The Scenario: A Widow With Modest Earnings

Sandy is a widow approaching full retirement age. She must decide if she will take benefits from her own work record before full retirement age and then claim her widow’s benefit at full retirement age — or take widow’s benefits before full retirement age.

The claiming calculus in this situation is made less complex because the benefits on Sandy’s work record will not exceed the widow’s benefit even if she waits until age 70.

In the scenario, Sandy’s full retirement age is 66 and 8 months — she was born in October 1958 — while her full benefit age for the widow’s benefit is age 66 and 4 months. Her actuarially projected death age is just over 87.

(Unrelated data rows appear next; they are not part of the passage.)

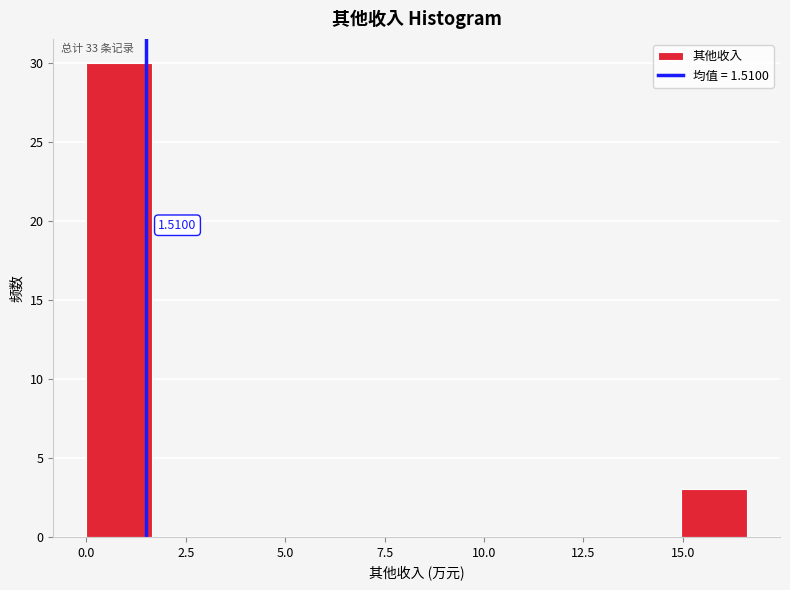

Read against the x-axis, roughly where is the centre of the tallest bar?

1.0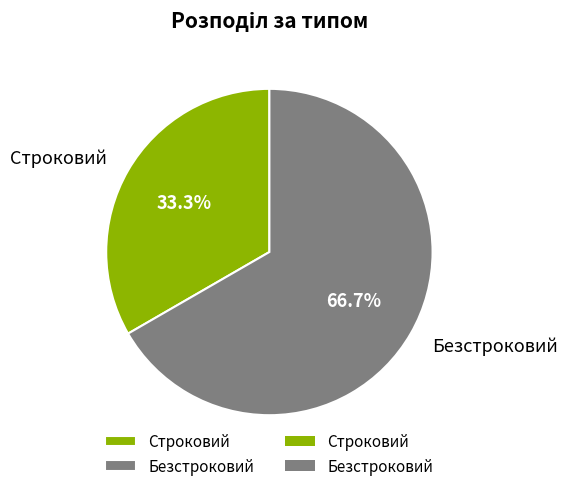

Combined, what portion of the pie is Безстроковий and Строковий?

100.0%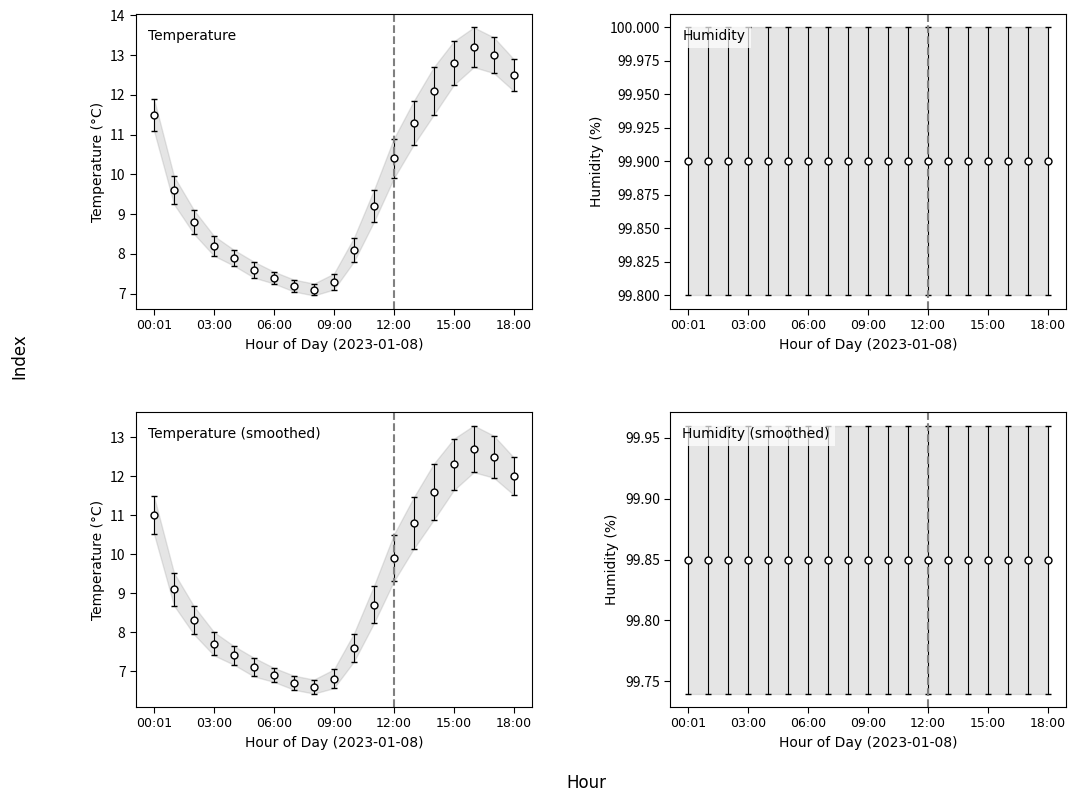

True or false: the data shows 12.8 at 15:00.

True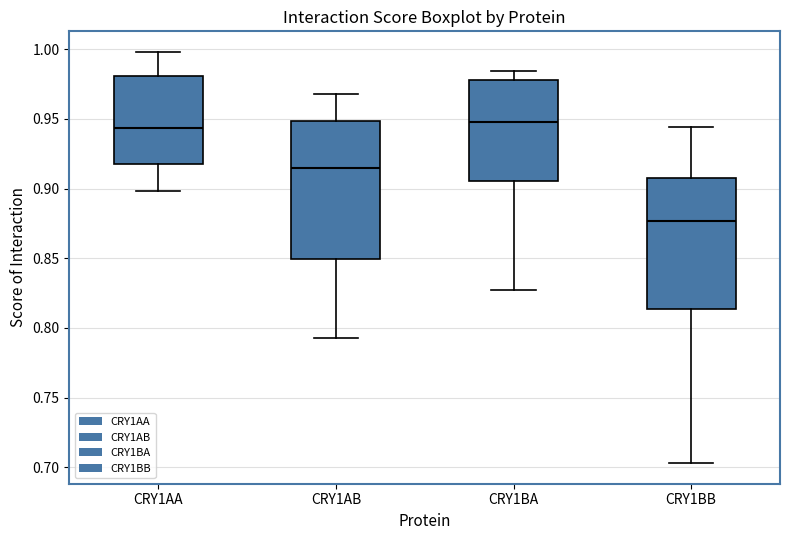

Reading left to right, read every box against the y-axis: the position of its median line, the range the box covers, and the ends of its whiskers. The values are not printed on the chart, so give them approximately, as read against the axis.

CRY1AA: median 0.945, box 0.915 to 0.980, whiskers 0.900 to 1.000
CRY1AB: median 0.915, box 0.850 to 0.950, whiskers 0.795 to 0.970
CRY1BA: median 0.950, box 0.905 to 0.980, whiskers 0.825 to 0.985
CRY1BB: median 0.875, box 0.815 to 0.910, whiskers 0.705 to 0.945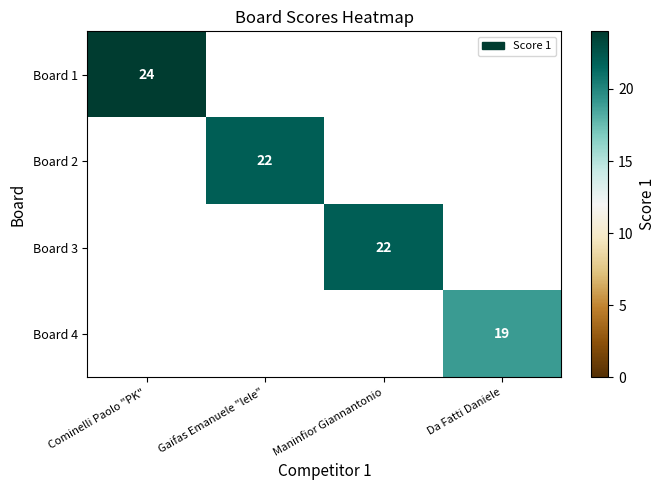

The Board 2 series shows 22 at Gaifas Emanuele "lele". True or false?

True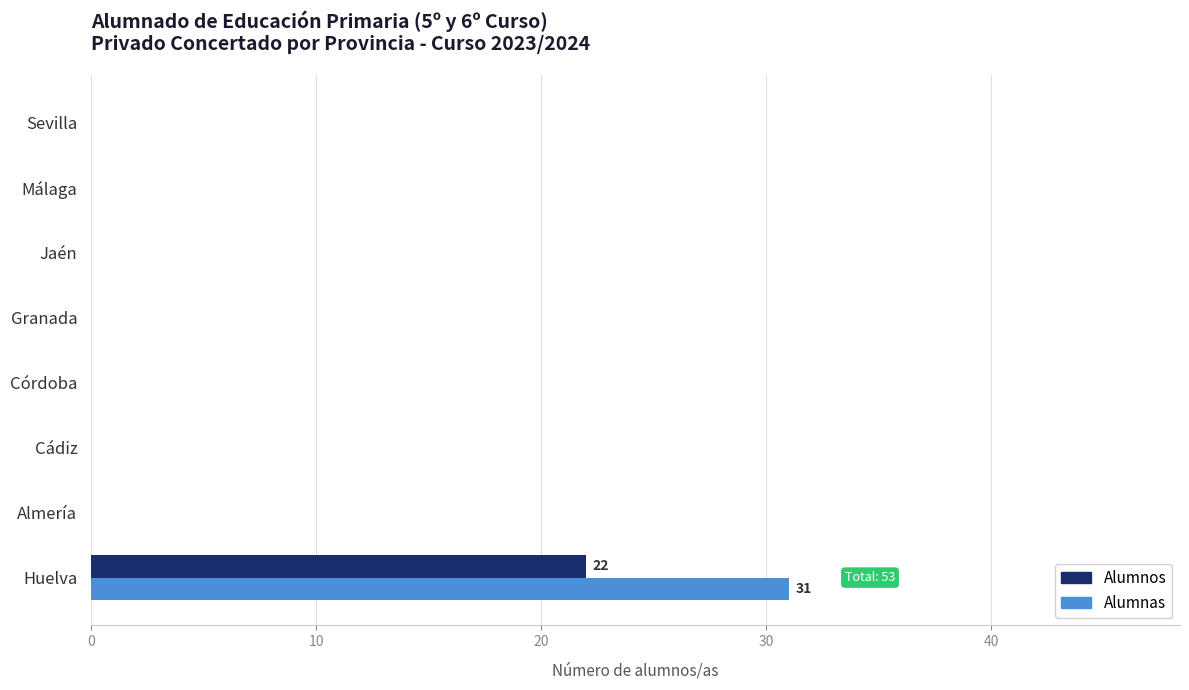

What is the sum of all Alumnos values?

22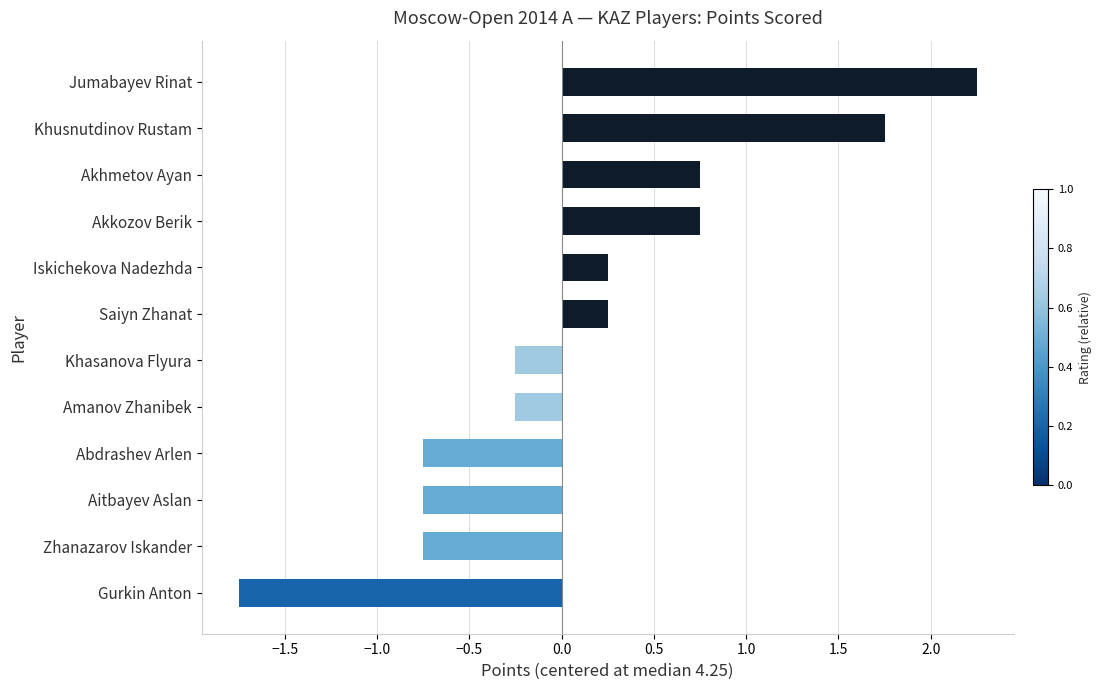

Which label corresponds to the smallest value in the chart?

Gurkin Anton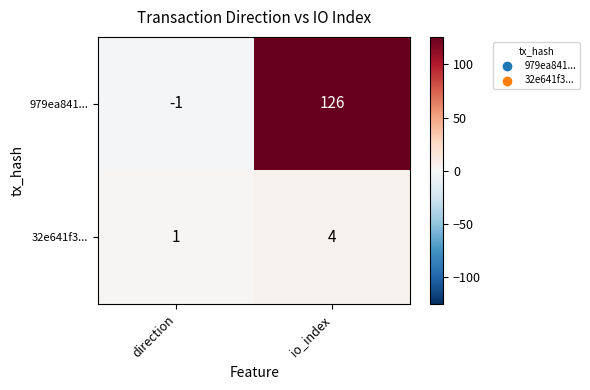

What is the difference between the maximum and minimum values in the 979ea841... series?

127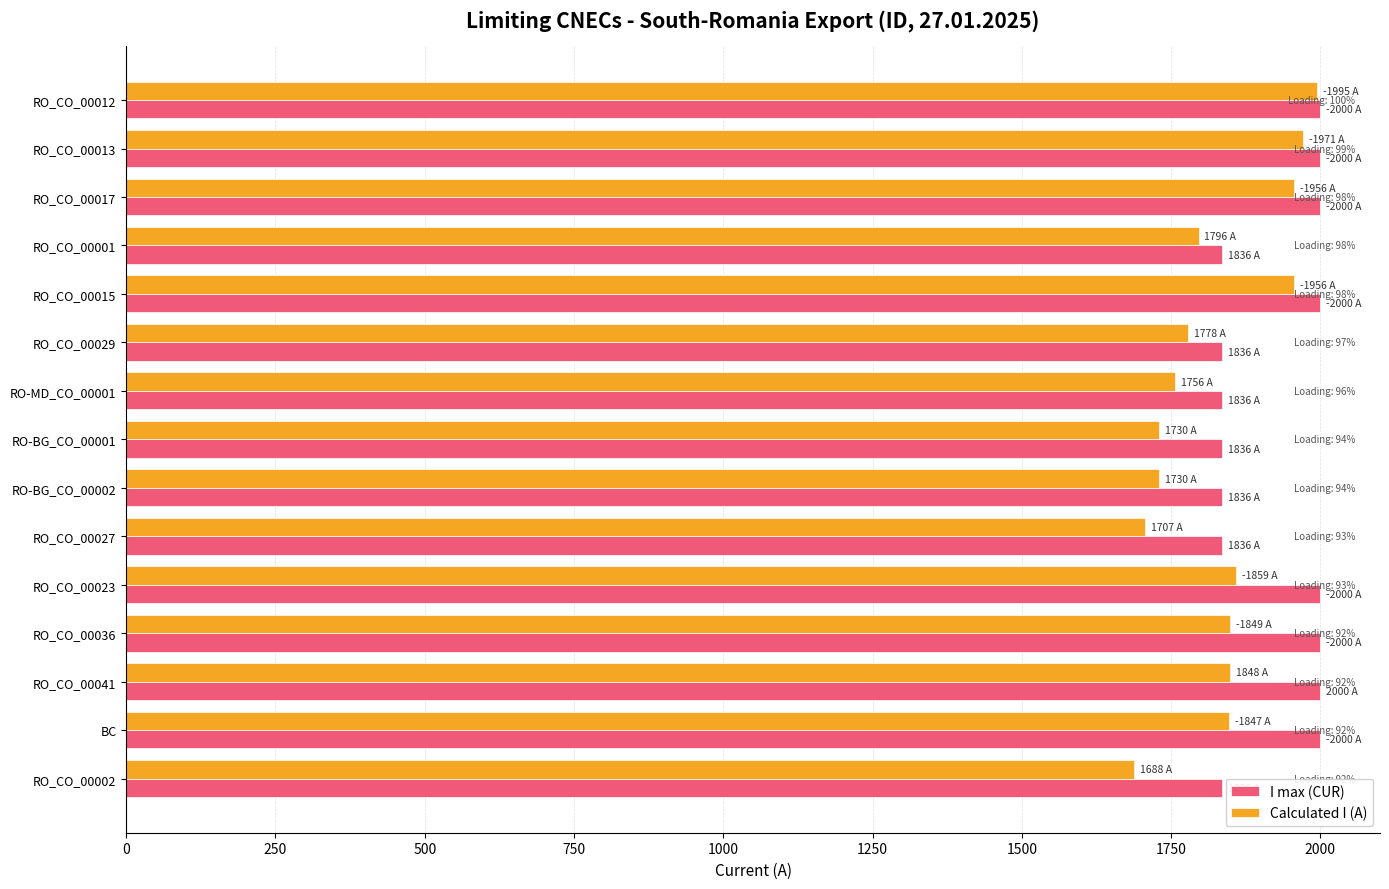

What is the total value across all series at RO_CO_00027?

3543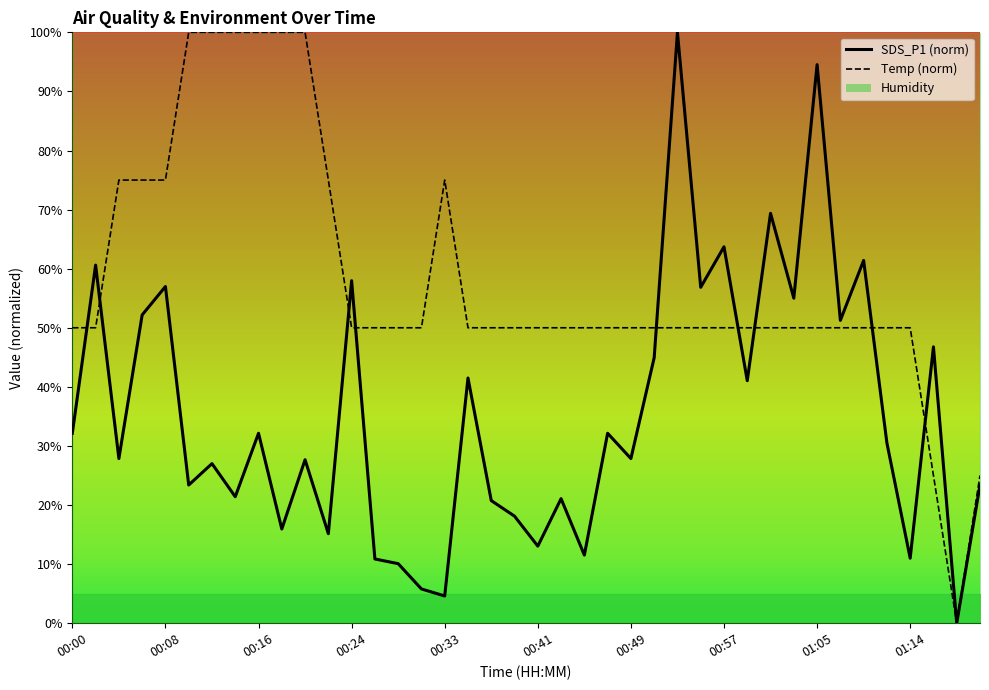

How many lines are shown in the chart?

2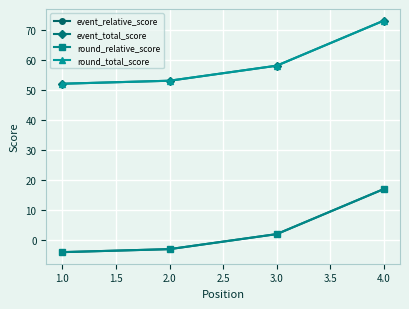

Does the chart have visible grid lines?

Yes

Finally, the survivor benefit amount at full benefit age is $2,599, compared with her personal worker benefit of $1,425.

What the Numbers Show

Unlike many prior case studies showing that claiming decisions can vary by hundreds of thousands of dollars of projected lifetime benefits, this case has a fairly modest difference, about $20,000, among the three potential claiming strategies that are on the table.

The least effective approach would have seen Sandy file in January 2024 for a slightly reduced survivor benefit of $2,471. This would give her an anticipated payout of $647,350.

Sandy would get about $5,000 more in projected benefits if she waited for February 2025 to claim her full survivor benefit of $2,599 at age 66 and 4 months.

The best approach, according to the authors, would be for Sandy to have filed for a reduced worker benefit of $1,290 in January 2024. Then, in February 2025, she files for the full survivor benefit, resulting in a total projected lifetime benefit of $667,829.

Bonus Insights: An Important Word on Survivors

Marcia Mantell, a Social Security claiming expert, recently wrote an article for ThinkAdvisor examining a case in which a relatively young surviving spouse is facing a similar set of considerations.

In addition to Mantell running the numbers herself, her analysis also warns advisors that estimates provided by the Social Security Administration in such cases do not provide enough information for an informed claiming decision.

On one hand, it is typically best for widows to delay their biggest benefit until it’s maximized, but even that general rule leaves advisors with dots to connect, Mantell warned.

Additional critical pieces of information include:

  • Is she still working? If so, how much does she earn? The earnings limit test applies to both worker benefits and survivor benefits.
  • Does she also have a public pension from uncovered wages? That would reduce her own benefit by the Windfall Elimination Provision and her survivor benefit by the Government Pension Offset.
  • Has she remarried? If so, at what age?

“Unless she needs to start her best benefit early, it is not a recommended strategy,” Mantell concluded. “Starting her largest benefit now will deliver a substantially smaller benefit throughout her oldest years. Annual cost-of-living adjustments are based on her starting benefit amount, which will be significantly smaller.”

As in Sandy’s case, by waiting to claim her highest benefit at her survivor full retirement age, Mantell’s case can still start her own benefits sooner, then maximize her bigger survivor benefit.

“That would result in an increase of more than $550 a month,” Mantell noted. “It’s worth waiting if possible.”